Currency Systems

At it's roots, currency is about flow:

currency (n.)  1650s, "condition of flowing," from Latin currens, present participle of currere "to run" (see current (adj.)); the sense of a flow or course extended 1699 (by John Locke) to "circulation of money."

So when we move from a analysis of money to currency, we find it to be an extended system that includes and accounts for flows of resources which include much more than just the tokens of exchange that we recognize as money.  It is a complete system that includes paying bills and taxes and financial markets which are now mostly concentrated in several global financial capitals.  Taken this way, it is the system that governs most of what happens in modern world, and it is clear that this system is deeply broken.  The good news is that there is nothing final or inevitable about the game, we can change it from a game of Monopoly® to a new game designed for living; one that embraced the complexities of the natural world, one that isn't a monoculture leading ultimately to destructive concentrations and collapse.

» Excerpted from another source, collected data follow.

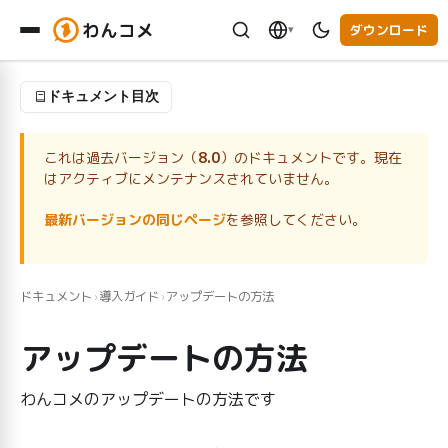
わんコメ
ダウンロード
▾
ドキュメント目次
これは過去バージョン（
8.0
）のドキュメントです。現在
はアクティブにメンテナンスされていません。
最新バージョンの同じページ
を参照してください。
ドキュメント
導入ガイド
アップデートの方法
›
›
アップデートの方法
わんコメのアップデートの方法です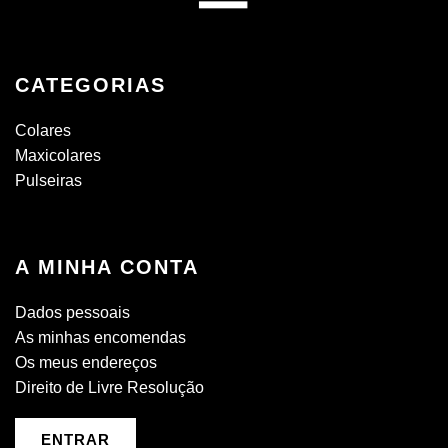
CATEGORIAS
Colares
Maxicolares
Pulseiras
A MINHA CONTA
Dados pessoais
As minhas encomendas
Os meus endereços
Direito de Livre Resolução
ENTRAR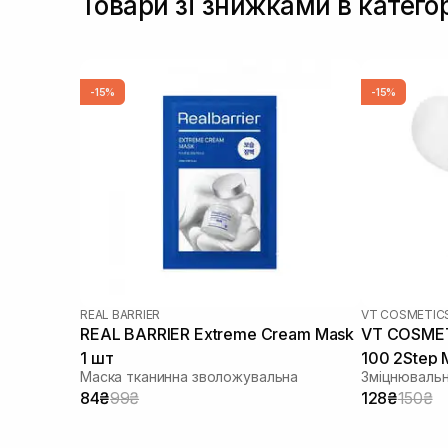
Товари зі знижками в катего
-15%
-15%
REAL BARRIER
VT COSMETIC
REAL BARRIER Extreme Cream Mask
VT COSMETI
1 шт
100 2Step 
Маска тканинна зволожувальна
Зміцнювальн
84₴
99₴
128₴
150₴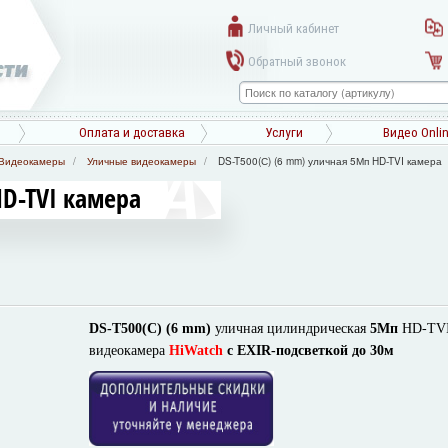
Личный кабинет
Обратный звонок
Оплата и доставка
Услуги
Видео Onli
Видеокамеры
Уличные видеокамеры
DS-T500(С) (6 mm) уличная 5Мп HD-TVI камера
HD-TVI камера
DS-T500(С) (6 mm)
уличная цилиндрическая
5Мп
HD-TV
видеокамера
HiWatch
с EXIR-подсветкой до 30м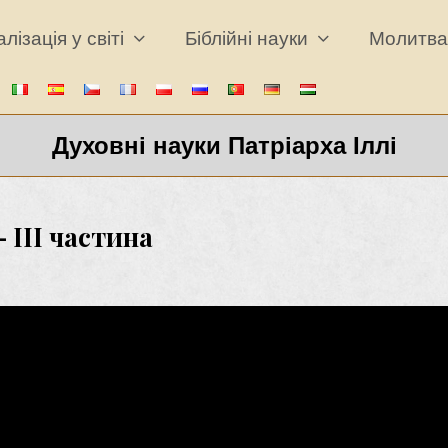
лізація у світі
Біблійні науки
Молитв
Духовні науки Патріарха Іллі
 III частина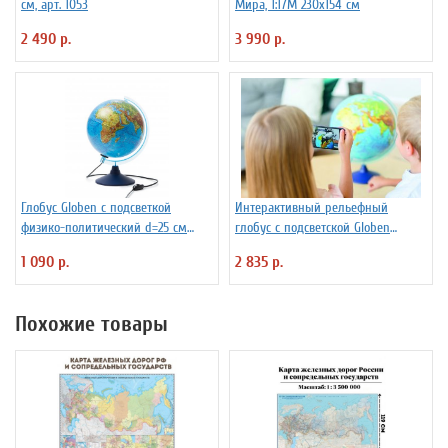
см, арт. 1053
Мира, 1:17М 230х154 см
2 490 р.
3 990 р.
Глобус Globen с подсветкой
Интерактивный рельефный
физико-политический d=25 см
глобус с подсветской Globen
Ке012500191
INT13200291 d=32 см
1 090 р.
2 835 р.
Похожие товары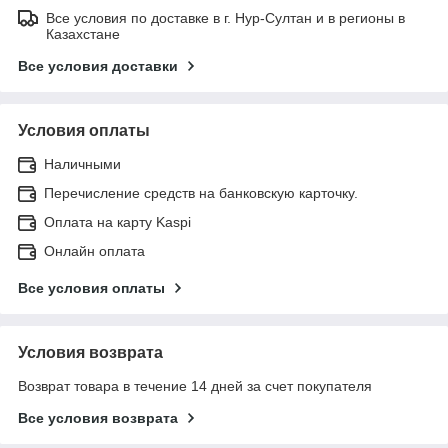
Все условия по доставке в г. Нур-Султан и в регионы в
Казахстане
Все условия доставки
Условия оплаты
Наличными
Перечисление средств на банковскую карточку.
Оплата на карту Kaspi
Онлайн оплата
Все условия оплаты
Условия возврата
Возврат товара в течение 14 дней за счет покупателя
Все условия возврата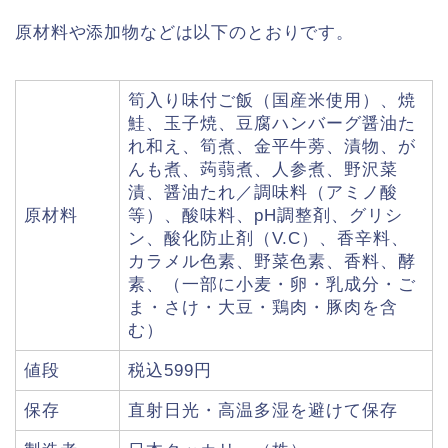
原材料や添加物などは以下のとおりです。
筍入り味付ご飯（国産米使用）、焼
鮭、玉子焼、豆腐ハンバーグ醤油た
れ和え、筍煮、金平牛蒡、漬物、が
んも煮、蒟蒻煮、人参煮、野沢菜
漬、醤油たれ／調味料（アミノ酸
原材料
等）、酸味料、pH調整剤、グリシ
ン、酸化防止剤（V.C）、香辛料、
カラメル色素、野菜色素、香料、酵
素、（一部に小麦・卵・乳成分・ご
ま・さけ・大豆・鶏肉・豚肉を含
む）
値段
税込599円
保存
直射日光・高温多湿を避けて保存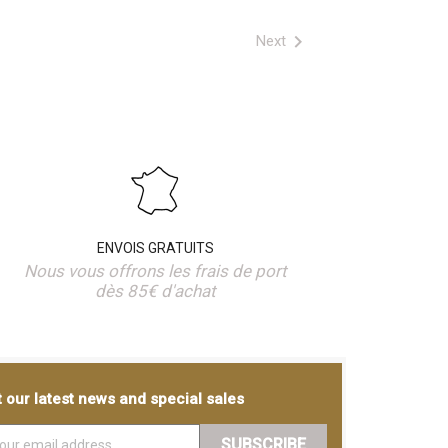

Next
ENVOIS GRATUITS
Nous vous offrons les frais de port
dès 85€ d'achat
 our latest news and special sales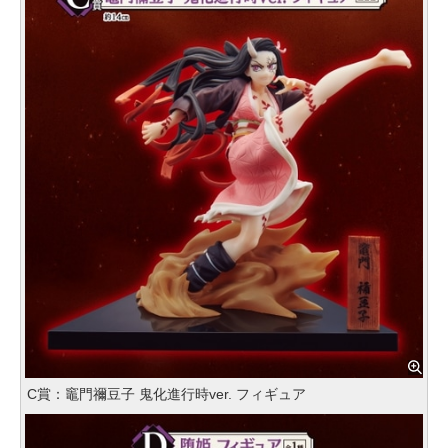
C賞：竈門禰豆子 鬼化進行時ver. フィギュア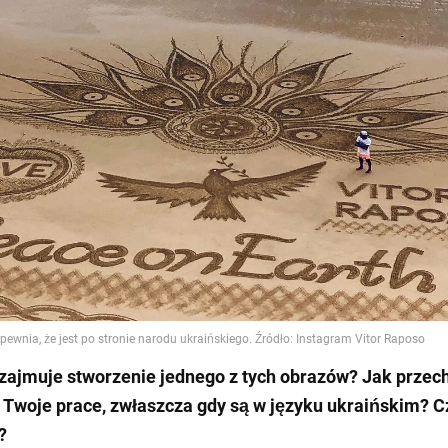
 zajmuje stworzenie jednego z tych obrazów? Jak przec
 Twoje prace, zwłaszcza gdy są w języku ukraińskim? C
?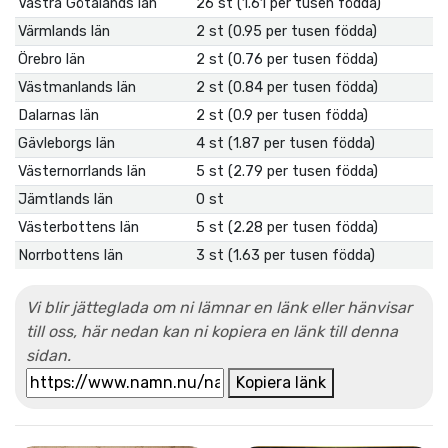
Västra Götalands län
26 st (1.61 per tusen födda)
Värmlands län
2 st (0.95 per tusen födda)
Örebro län
2 st (0.76 per tusen födda)
Västmanlands län
2 st (0.84 per tusen födda)
Dalarnas län
2 st (0.9 per tusen födda)
Gävleborgs län
4 st (1.87 per tusen födda)
Västernorrlands län
5 st (2.79 per tusen födda)
Jämtlands län
0 st
Västerbottens län
5 st (2.28 per tusen födda)
Norrbottens län
3 st (1.63 per tusen födda)
Vi blir jätteglada om ni lämnar en länk eller hänvisar
till oss, här nedan kan ni kopiera en länk till denna
sidan.
Kopiera länk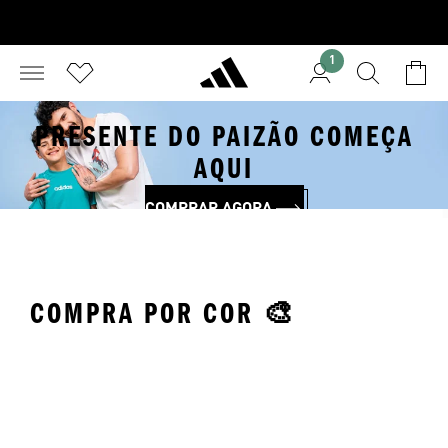
1
PRESENTE DO PAIZÃO COMEÇA
AQUI
COMPRAR AGORA
COMPRA POR COR 🎨
Preto
Vermelho
Br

A currency system needs to account for the flows and actions of networks of producers.  These systems naturally have planning functions where intentions for future wealing are declared and accomplishments are acknowledged and celebrated.  Diverse currency systems recognize the diversity of value represented by taking wholes as themselves.  With only a single value scarce currency, living systems can only be measured as commodities reduced to the need to satisfy rapacious hungers.  Another way is possible, and the world screams out for it.